**RECORD LIST**

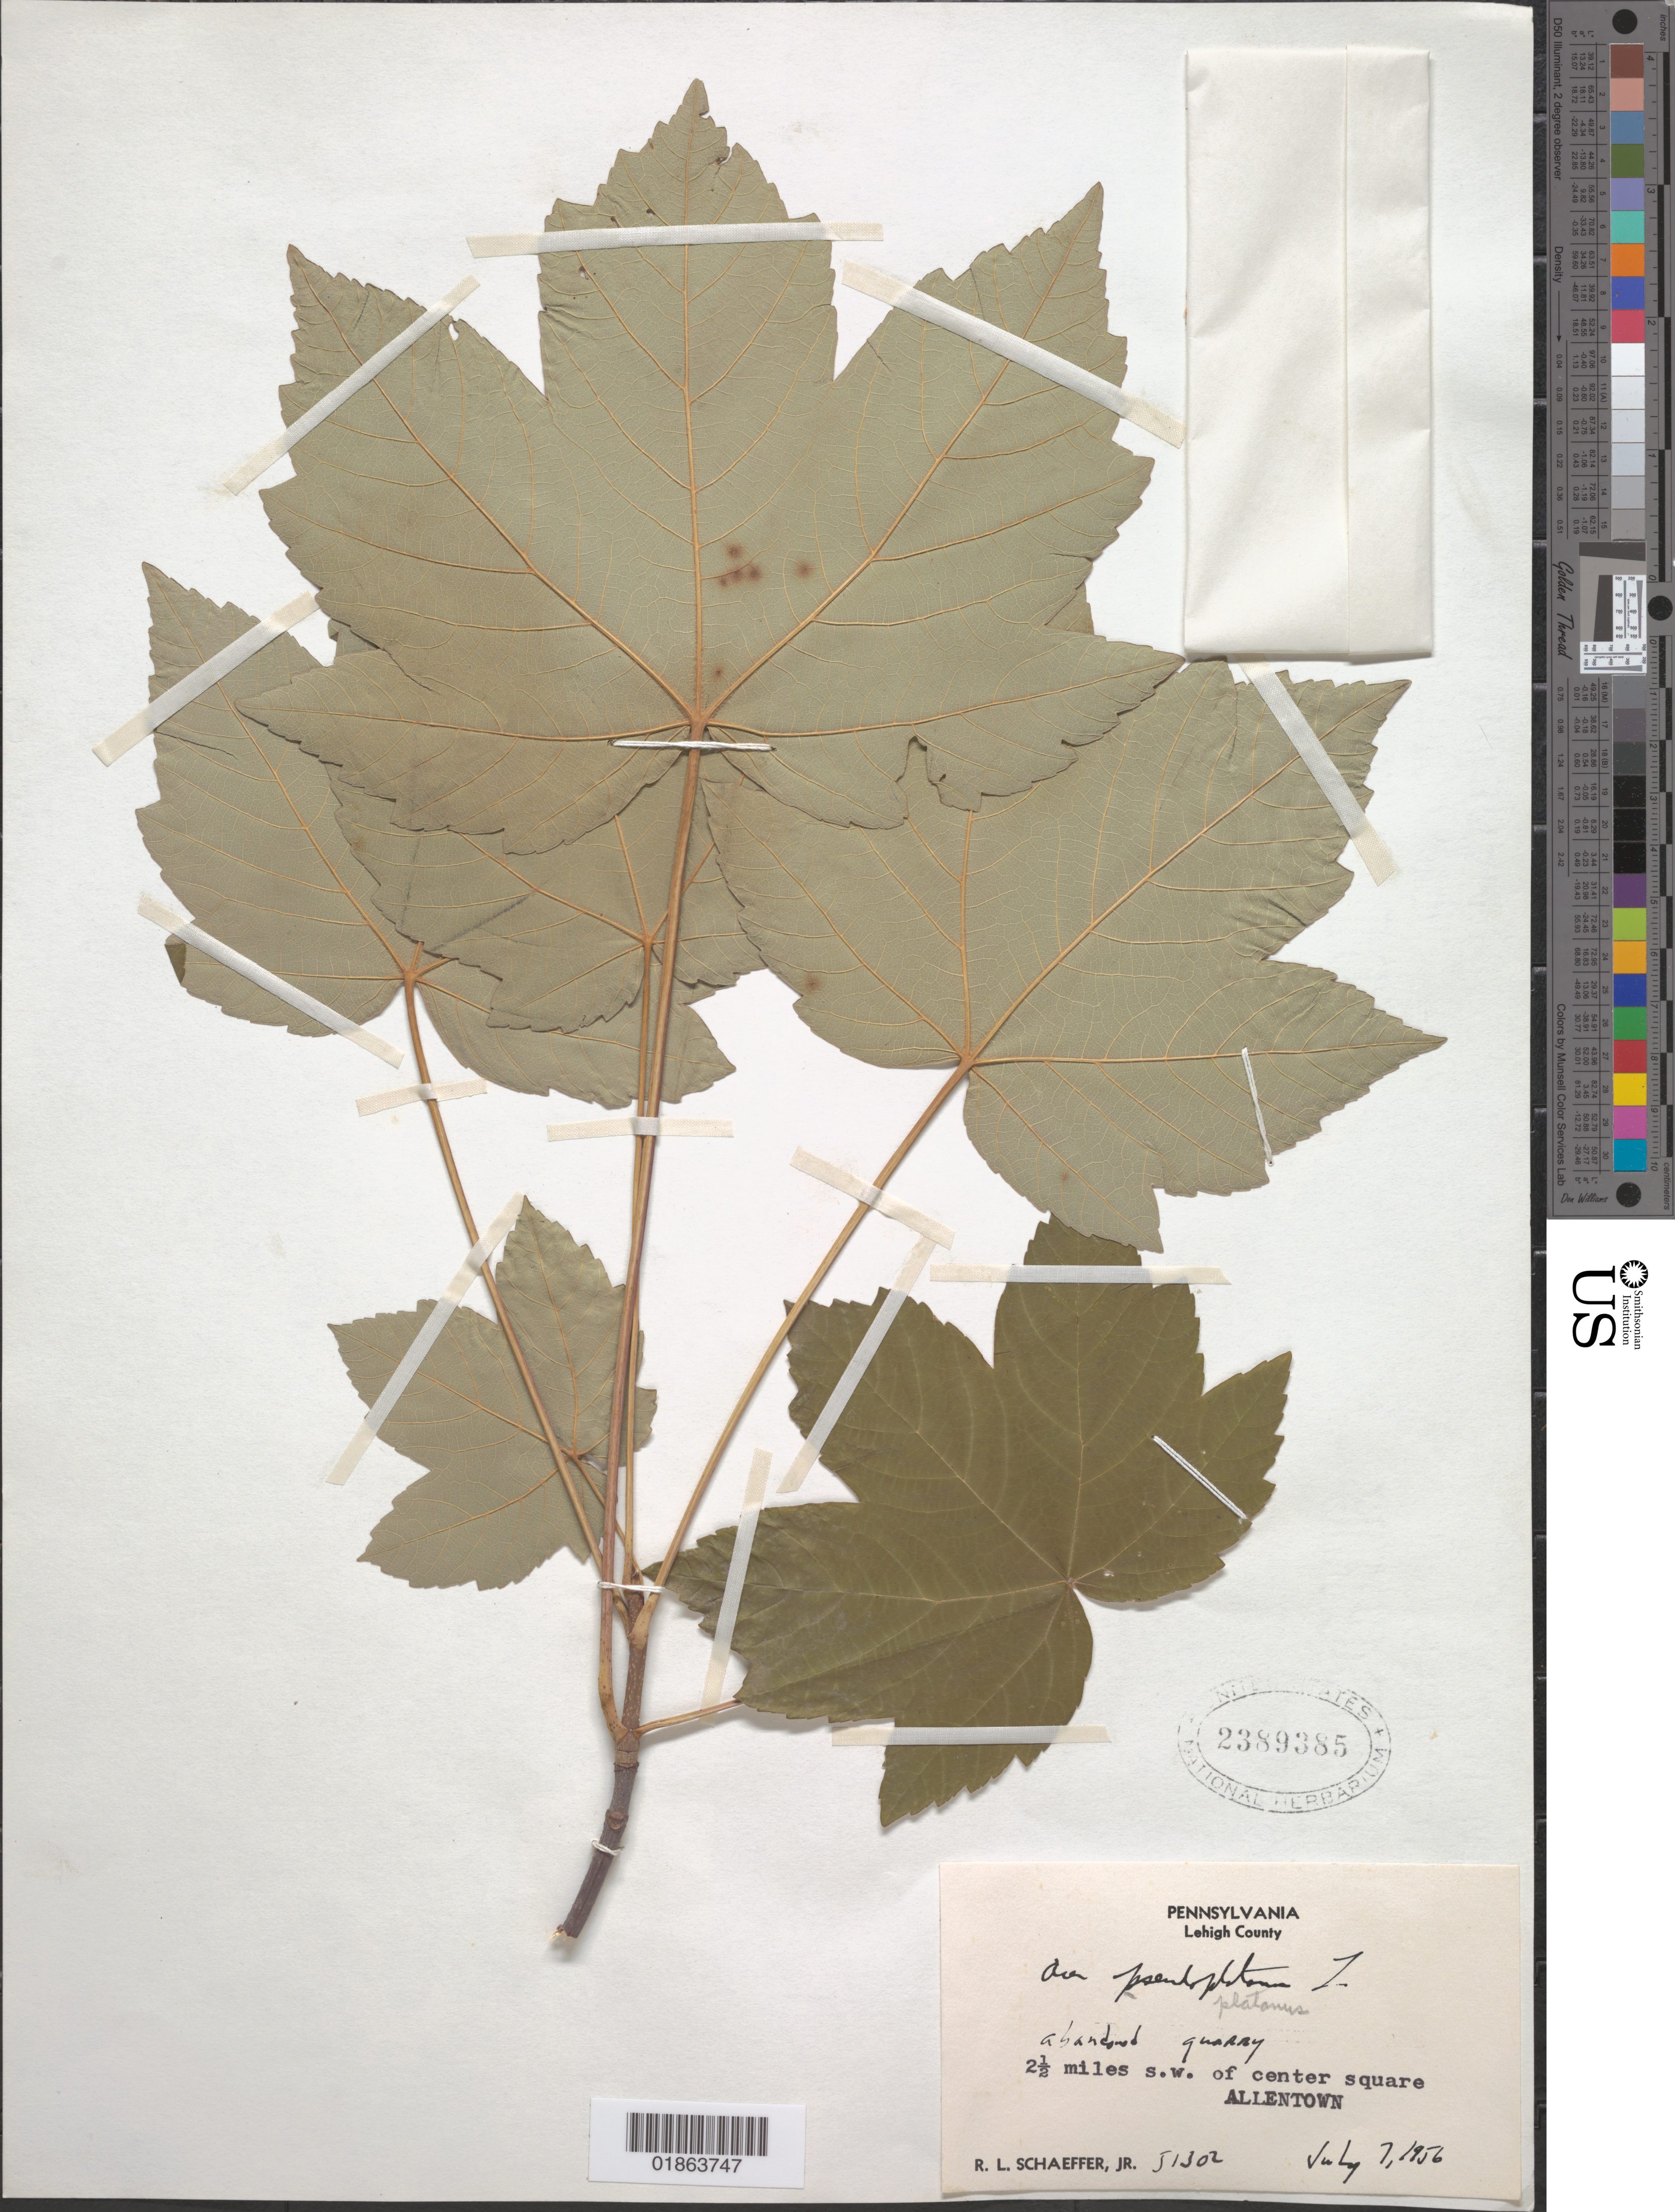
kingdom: Plantae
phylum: Tracheophyta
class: Magnoliopsida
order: Sapindales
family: Sapindaceae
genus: Acer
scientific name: Acer pseudoplatanus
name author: L.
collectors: R. L. Schaeffer Jr.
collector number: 51302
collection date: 1956-07-07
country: United States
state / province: Pennsylvania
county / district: Lehigh County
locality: Allentown, abandoned quarry 2.5 miles SW of center square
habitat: Cultivated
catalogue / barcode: US 2389385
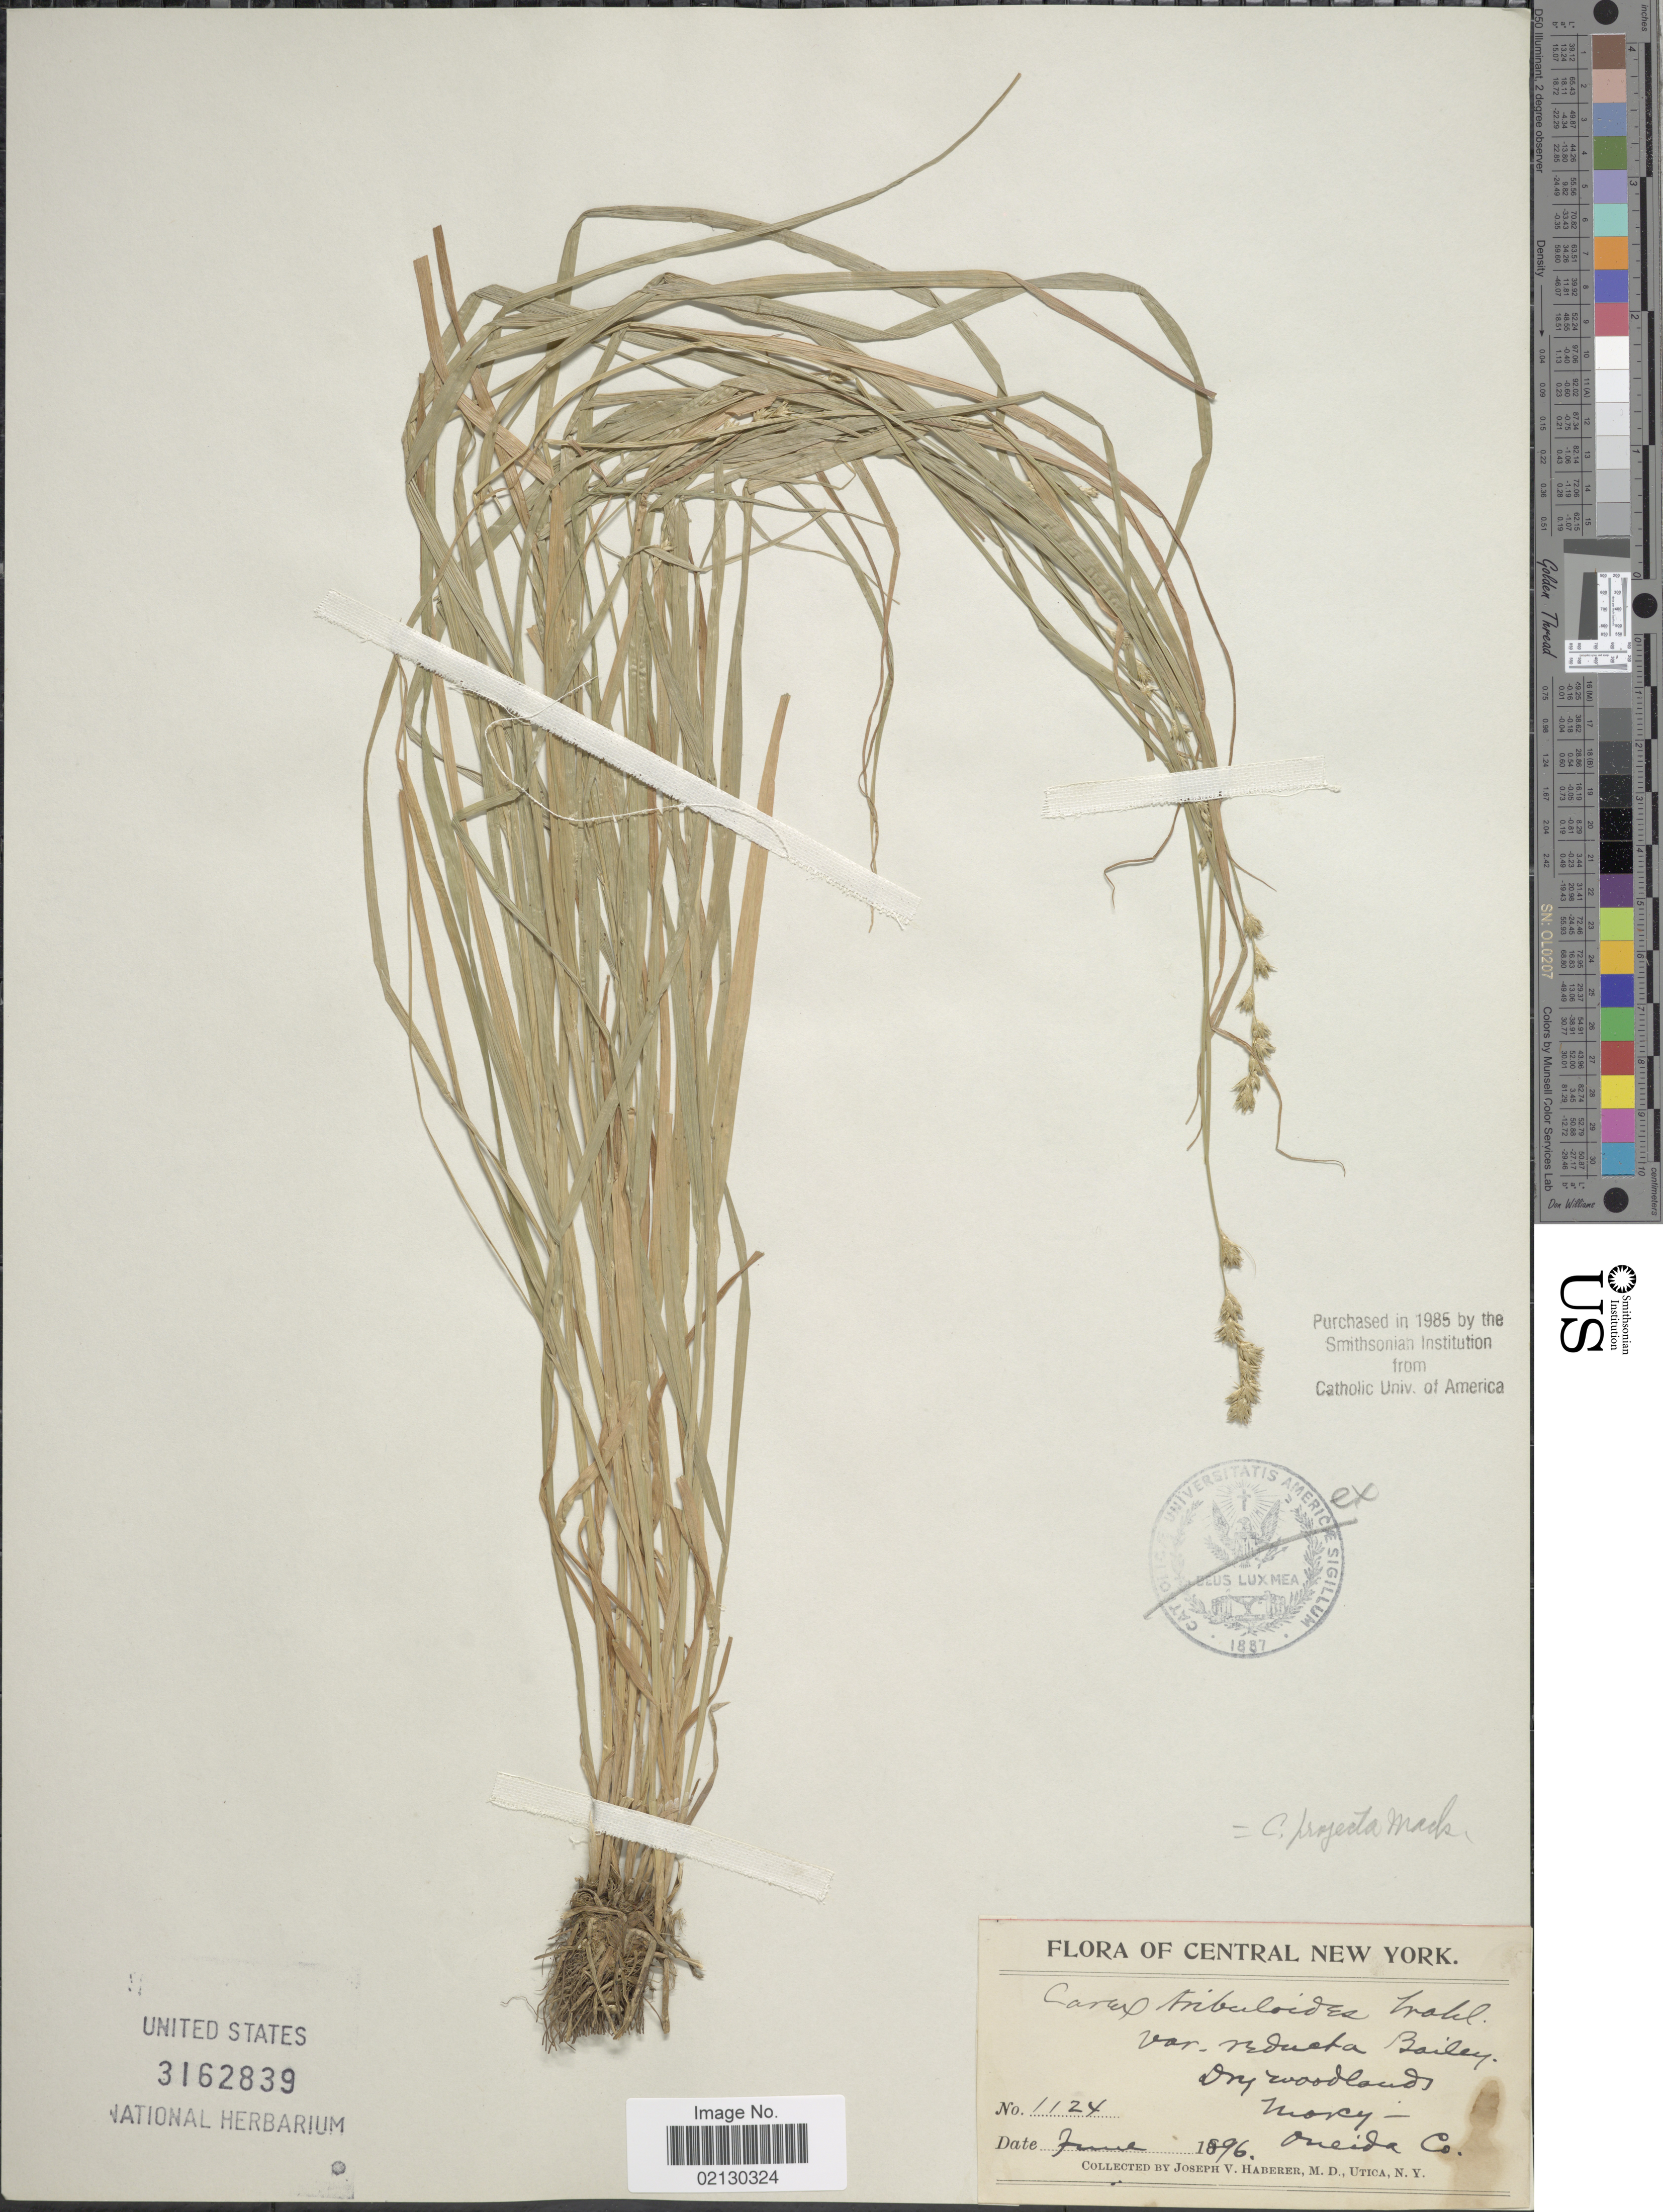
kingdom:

**EXERCISE INSTRUCTIONS**
Output all of the lines above as a JSON list of strings, one string per line, with blank lines and the pictures left out.

**RESULT OF THE TASK**
[
  "kingdom: Plantae",
  "phylum: Tracheophyta",
  "class: Magnoliopsida",
  "order: Sapindales",
  "family: Sapindaceae",
  "genus: Acer",
  "scientific name: Acer pseudoplatanus",
  "name author: L.",
  "collectors: R. L. Schaeffer Jr.",
  "collector number: 51302",
  "collection date: 1956-07-07",
  "country: United States",
  "state / province: Pennsylvania",
  "county / district: Lehigh County",
  "locality: Allentown, abandoned quarry 2.5 miles SW of center square",
  "habitat: Cultivated",
  "catalogue / barcode: US 2389385",
  "kingdom:"
]